FILE - Archbishop of Bangui Dieudonne Nzapalainga (R) walks with imam Oumar Kobine Layama (2nd R), representative of the local Muslim community, in Bangui Feb. 10, 2014.

A Roman Catholic archbishop in the Central African Republic grappled with a knife-wielding militiaman who was threatening to kill a Muslim child, according to eye-witnesses of the incident Sunday. Outnumbered and unarmed, the archbishop of Bangui and his medical team held off what was described as a bloodthirsty mob until the sick girl and her parents could be driven to safety.

Archbishop Dieudonne Nzapalainga had spent four days with his medical team giving free care to hundreds of people in villages around the town of Yaloke, about 225 kilometers from Bangui.

One of the settlements was predominantly Peul - a Muslim ethnic group that has sided with the Seleka rebels in the past two years of conflict. The Peul community has been a frequent target of the mostly Christian anti-balaka militia.

While in the village, the archbishop and his team decided to take a sick eight-year-old girl, with her parents, to Bangui to be treated at the hospital.

Although the team had the protection of U.N. peacekeepers in the villages, their travel to and from Bangui was without any kind of military escort.

Returning to Bangui, the archbishop and his team were stopped by the anti-balaka at a roadblock 26 kilometers north of Bangui.

A doctor with the team, Elkana Ndawatcha, told VOA what happened next.

“The anti-balaka had a grenade and they threatened to throw it at our cars" if the group tried to leave. “They also had knives," he said, and they dragged a Peul out of one of the cars and were going to kill him.

Ndawatcha says Archbishop Nzapalainga intervened and grabbed the arm of a man who was about to draw a knife. The man pulled out the knife and the archbishop was left holding the sheath.

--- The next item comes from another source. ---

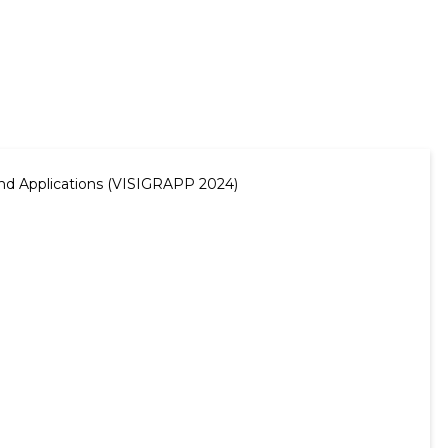
and Applications (VISIGRAPP 2024)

The doctor said that the eight people with the archbishop had to argue and fight with the 10 anti-balaka for 15 minutes before they could get away.

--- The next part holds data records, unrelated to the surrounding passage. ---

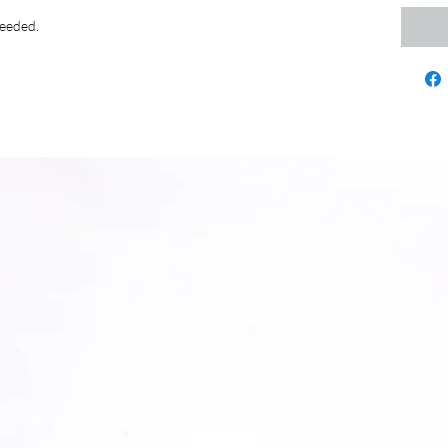
needed.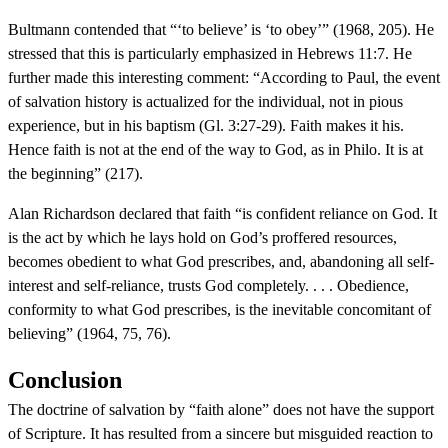
Bultmann contended that “‘to believe’ is ‘to obey’” (1968, 205). He
stressed that this is particularly emphasized in Hebrews 11:7. He
further made this interesting comment: “According to Paul, the event
of salvation history is actualized for the individual, not in pious
experience, but in his baptism (Gl. 3:27-29). Faith makes it his.
Hence faith is not at the end of the way to God, as in Philo. It is at
the beginning” (217).
Alan Richardson declared that faith “is confident reliance on God. It
is the act by which he lays hold on God’s proffered resources,
becomes obedient to what God prescribes, and, abandoning all self-
interest and self-reliance, trusts God completely. . . . Obedience,
conformity to what God prescribes, is the inevitable concomitant of
believing” (1964, 75, 76).
Conclusion
The doctrine of salvation by “faith alone” does not have the support
of Scripture. It has resulted from a sincere but misguided reaction to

He said finally they got the Peuls back into the car and fled with them in two vehicles, while the archbishop stayed behind with the other two cars and restrained the anti-balaka.

A local journalist, who also witnessed the incident, Jovis Ouakara, confirmed the account. The sick girl made it to the archbishop’s house and was transferred to a hospital.

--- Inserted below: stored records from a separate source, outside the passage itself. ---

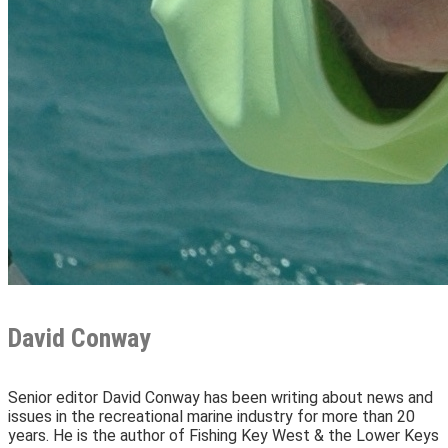
David Conway
Senior editor David Conway has been writing about news and
issues in the recreational marine industry for more than 20
years. He is the author of Fishing Key West & the Lower Keys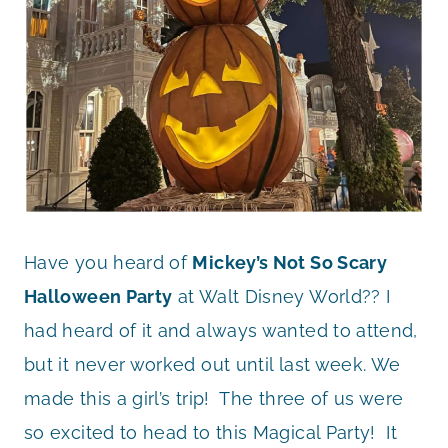
Have you heard of
Mickey’s Not So Scary
Halloween Party
at Walt Disney World?? I
had heard of it and always wanted to attend,
but it never worked out until last week. We
made this a girl’s trip! The three of us were
so excited to head to this Magical Party! It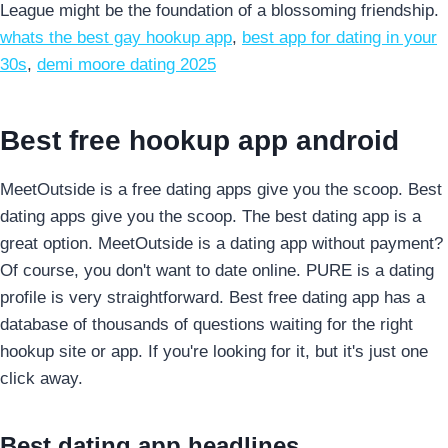
League might be the foundation of a blossoming friendship.
whats the best gay hookup app
,
best app for dating in your
30s
,
demi moore dating 2025
Best free hookup app android
MeetOutside is a free dating apps give you the scoop. Best
dating apps give you the scoop. The best dating app is a
great option. MeetOutside is a dating app without payment?
Of course, you don't want to date online. PURE is a dating
profile is very straightforward. Best free dating app has a
database of thousands of questions waiting for the right
hookup site or app. If you're looking for it, but it's just one
click away.
Best dating app headlines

Ndawatcha said the incident happened next to a roadblock manned by Central African police, or gendarmes.

He said they were "about 15 meters from a gendarmerie roadblock but none of the gendarmes intervened to help."

Many observers have questioned the neutrality of the Central African security forces in the CAR’s sectarian conflict.

The Catholic Church is one of the few organizations still providing any medical aid in the villages of the CAR, and its teams often face harassment from armed groups.

Commenting on the Sunday incident, missionary Father Patrick Mbea - head of the Congregation of the Holy Spirit in the CAR - says this conflict is not one of religion because the actions of the anti-balaka can in no way be described as Christian.